RECORD EXCERPTS -

============

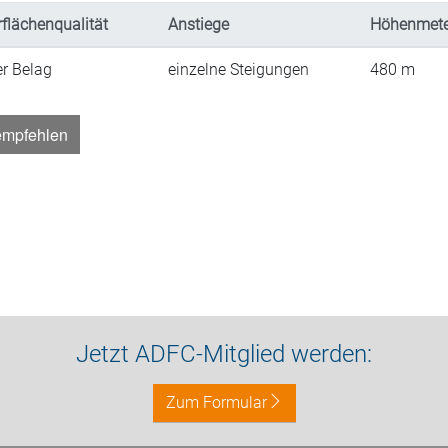
flächenqualität
Anstiege
Höhenmete
er Belag
einzelne Steigungen
480
m
empfehlen
Jetzt ADFC-Mitglied werden:
Zum Formular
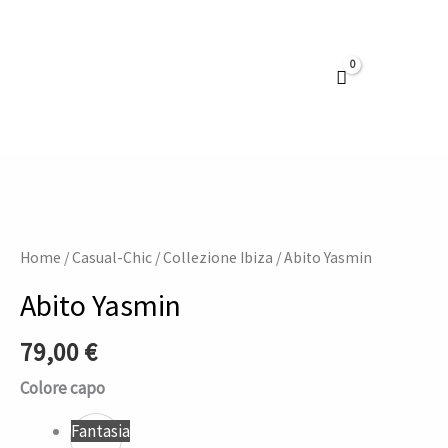
Vai
al
contenuto
Abito
Yasmin
quantità
Home
/
Casual-Chic
/
Collezione Ibiza
/ Abito Yasmin
Abito Yasmin
79,00
€
Colore capo
Fantasia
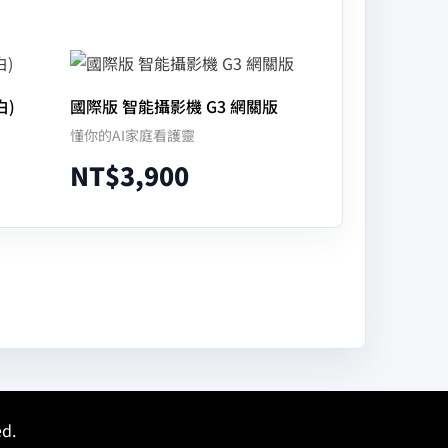
白)
國際版 智能攝影機 G3 網關版
懂你的AI家庭看護靈
NT$
3,900
加入購物車
ed.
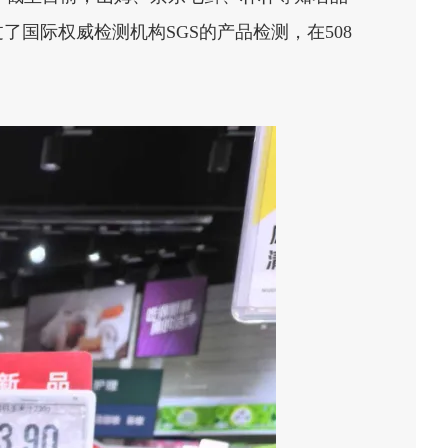
国际权威检测机构SGS的产品检测，在508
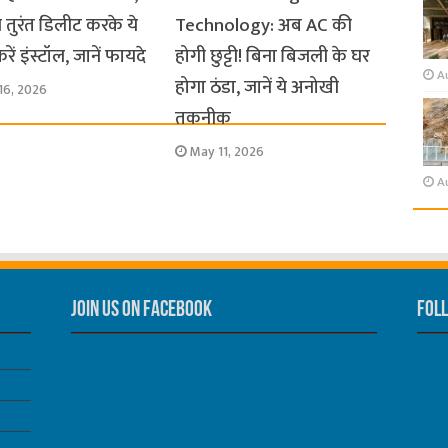
 तुरंत डिलीट करके ये
Technology: अब AC की
ें इंस्टॉल, जानें फायदे
होगी छुट्टी! बिना बिजली के घर
A
होगा ठंडा, जानें ये अनोखी
16, 2026
तकनीक
May 11, 2026
A
Join us on Facebook
Foll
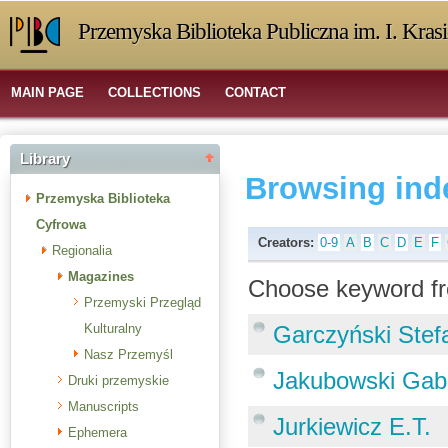
Przemyska Biblioteka Publiczna im. I. Kras
MAIN PAGE
COLLECTIONS
CONTACT
Library
Browsing ind
Przemyska Biblioteka
Cyfrowa
Creators:
0-9
A
B
C
D
E
F
Regionalia
Magazines
Choose keyword fr
Przemyski Przegląd
Kulturalny
Garczyński Stef
Nasz Przemyśl
Jakubowski Gabri
Druki przemyskie
Manuscripts
Jurkiewicz E.T.
Ephemera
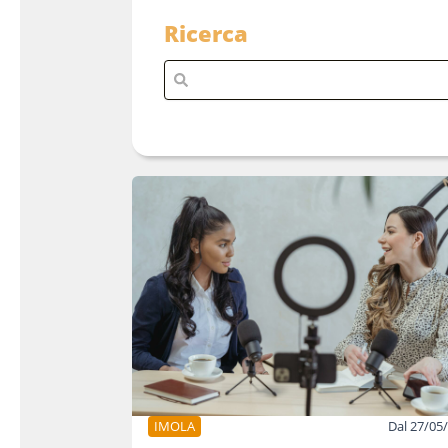
Ricerca
IMOLA
Dal 27/05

============

Above are the records; copy them exactly without the pictures.

WRITTEN SOLUTION -
flächenqualität
Anstiege
Höhenmete
er Belag
einzelne Steigungen
480
m
empfehlen
Jetzt ADFC-Mitglied werden:
Zum Formular
Vai
al
contenuto
Abito
Yasmin
quantità
Home
/
Casual-Chic
/
Collezione Ibiza
/ Abito Yasmin
Abito Yasmin
79,00
€
Colore capo
Fantasia
白)
國際版 智能攝影機 G3 網關版
懂你的AI家庭看護靈
NT$
3,900
加入購物車
ed.
国际权威检测机构SGS的产品检测，在508
 तुरंत डिलीट करके ये
Technology: अब AC की
ें इंस्टॉल, जानें फायदे
होगी छुट्टी! बिना बिजली के घर
A
होगा ठंडा, जानें ये अनोखी
16, 2026
तकनीक
May 11, 2026
A
Join us on Facebook
Foll
Przemyska Biblioteka Publiczna im. I. Kras
MAIN PAGE
COLLECTIONS
CONTACT
Library
Browsing ind
Przemyska Biblioteka
Cyfrowa
Creators:
0-9
A
B
C
D
E
F
Regionalia
Magazines
Choose keyword fr
Przemyski Przegląd
Kulturalny
Garczyński Stef
Nasz Przemyśl
Jakubowski Gabri
Druki przemyskie
Manuscripts
Jurkiewicz E.T.
Ephemera
Ricerca
IMOLA
Dal 27/05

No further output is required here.